A mandatory reduction in fund balances. The way this would probably work, is that a District would be penalized with loss of state aids in the amount a fund balance is over some set amount as of June 30, 2009. For those of you trying to cushion staff cuts by drawing down your fund balances, you will get a double wammy.... your draw down your balances plus an additional loss of funds via less state aid.
Much of this can be prevented only if you get really, really engaged right now. Watch for the letter from MASA to active members that should receive on Friday.
WE CAN'T WIN AT THE CAPITOL WITHOUT GRASSROOTS SUPPORT:
Without an 'uprising', led by YOU, we are going to have a terrible solution for K-12 Education at the end of this session. Lobbyists can only do so much. We need calls and e-mails showing your (and others) outrage at what may well be happenning to us.
HOUSE BILL.... ONLY GOOD BY COMPARISON:
Wow.... only no increases for several years, a big aaid/tax shift and use of federal stimulus funds.
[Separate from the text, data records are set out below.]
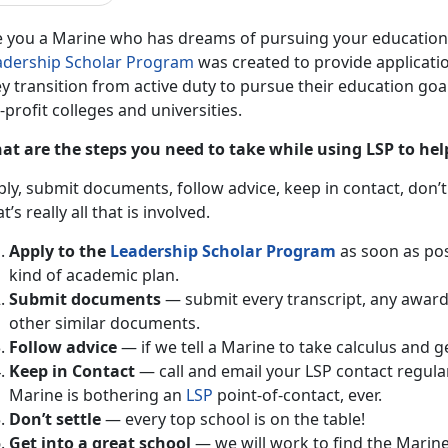
e you a Marine who has dreams of pursuing your education a
adership Scholar Program
was created to provide applicatio
y transition from active duty to pursue their education goals
-profit colleges and universities.
at are the steps you need to take while using LSP to hel
ly, submit documents, follow advice, keep in contact, don’t 
t’s really all that is involved.
Apply to the
Leadership Scholar Program
as soon as pos
kind of academic plan.
Submit documents
— submit every transcript, any awar
other similar documents.
Follow advice
— if we tell a Marine to take calculus and ge
Keep in Contact
— call and email your LSP contact regula
Marine is bothering an
LSP
point-of-contact, ever.
Don’t settle
— every top school is on the table!
Get into a great school
— we will work to find the Marine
This only looks good in comparison to the Governors proposal that addresses the short term and ignors the long term problem, and the Senate Bill which looks long term, but canibalizes K-12 funding in the short term.
At least this Bill contains the future roll-in of the New Minnesota Miracle funding changes effective 2014. We need these changes in the forecast for future years if we are ever to get substantial new funding. The Bill does roll back some mandates and adds only a few new ones.
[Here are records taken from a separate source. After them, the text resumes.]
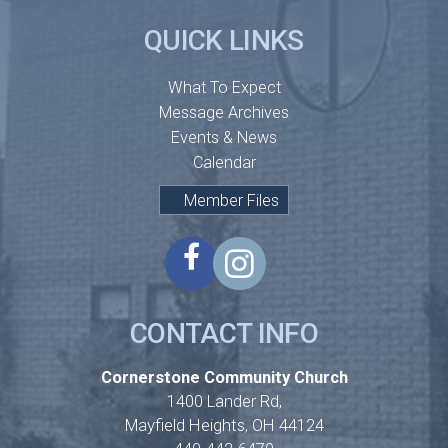
QUICK LINKS
What To Expect
Message Archives
Events & News
Calendar
Member Files
CONTACT INFO
Cornerstone Community Church
1400 Lander Rd,
Mayfield Heights, OH 44124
KEEP AN EYE ON THE PENSION BILL:
The Pension Bill includes a re-stabilizaton of the TRA Pension fund and also a solution for those hired after 1989. Both cost money and would require higher employee and employer contributions beginning in 2 years. We are trying to find a way for Districts to have levy authority to meet their higher contribution requirement.
Without this solution, the TRA fund will be in real trouble with the potential for future limits on pensions and little hop of fixing the post 1989 problem.